Ultimately, from what we’ve seen so far, the spec is excellent. This increases our hopes that high-end virtual reality experiences can be considered. The truth is, the proliferation of Oculus Quest 2 has essentially seen the lion’s share of VR development focus on a mobile-class device, to the detriment of the capabilities of the PC and other high-end hardware. Looking back, we were hoping to see Half-Life Alyx usher in a new era of cutting-edge VR experiences – but that never really happened. Perhaps the eventual arrival of PSVR2 combined with a reasonably sized PS5 installed base could make all the difference.

Here’s the brief Horizon Call of the Mountain teaser, running on PlayStation 5 and PSVR2.

And honestly, launching PSVR2 with a port of Valve’s VR masterpiece would be a stroke of genius – and it would be in everyone’s best interest to use this game to send a signal of what a system. High end VR could provide. As it stands, Sony has chosen to deliver the smaller of the teasers with Horizon Call of the Mountain to give an idea of ​​what PSVR2 will offer. Collaboration between Guerrilla Games and Firesprite, one has to wonder if there is a certain sharing of assets between Forbidden West and this new VR offering. While Half Life Alyx’s “built from the ground up” approach is ideal, spin-out VR modes or smaller games exploiting the extreme fidelity strengths of existing triple-A titles seem to be a good one. approach to provide high-end. virtual reality titles that wouldn’t break the bank to develop.

Ultimately, what has been revealed so far for PSVR2 is exciting and advanced enough to make us wonder how much Sony is going to charge for the package, keeping in mind how competitive it is against the best. PC hardware. A price of $ 399 looks bullish, while $ 499 would be the hard limit. On the flip side, Oculus Quest 2 currently sells for $ 299, has VR controllers included, and has an entire minicomputer – something PSVR2 won’t need – so maybe there’s a margin. financial maneuver to deliver high quality material along the lines that Sony is offering.

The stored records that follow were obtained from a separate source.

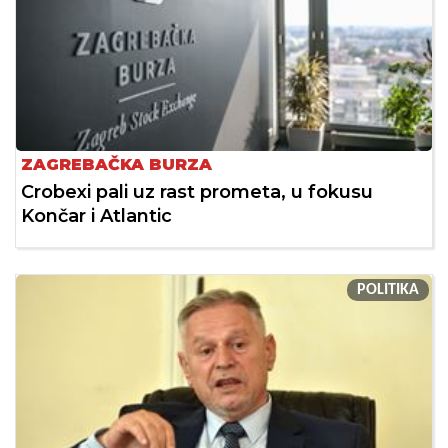
ZAGREBAČKA BURZA
Crobexi pali uz rast prometa, u fokusu
Končar i Atlantic
POLITIKA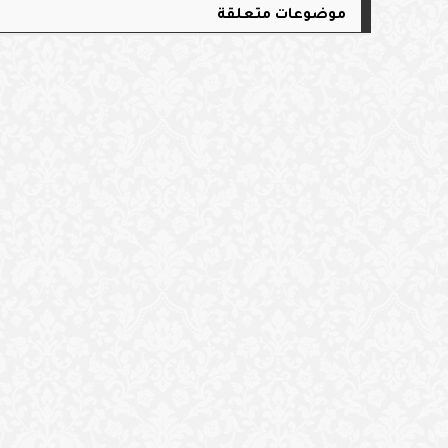
موضوعات متعلقة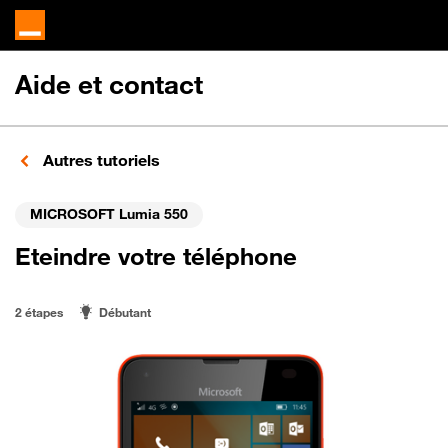
Aide et contact
Autres tutoriels
MICROSOFT Lumia 550
Eteindre votre téléphone
2 étapes
Débutant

The other big question concerns backward compatibility with the existing PSVR library. On the one hand, we have to remember that the PlayStation 5 is already hardware compatible with the existing headset – so you will be able to continue playing these games. However, it would be good to play these legacy games on the more modern headset. On the one hand, the required 90Hz / 120Hz display support is there. On the flip side, the complete overhaul of the follow-up – along with very, very different controllers – suggests that it might be a bit of a stretch to expect older games to work on the new kit. This is a device designed for the future of virtual reality – and we can’t wait to see what Sony has in store for us.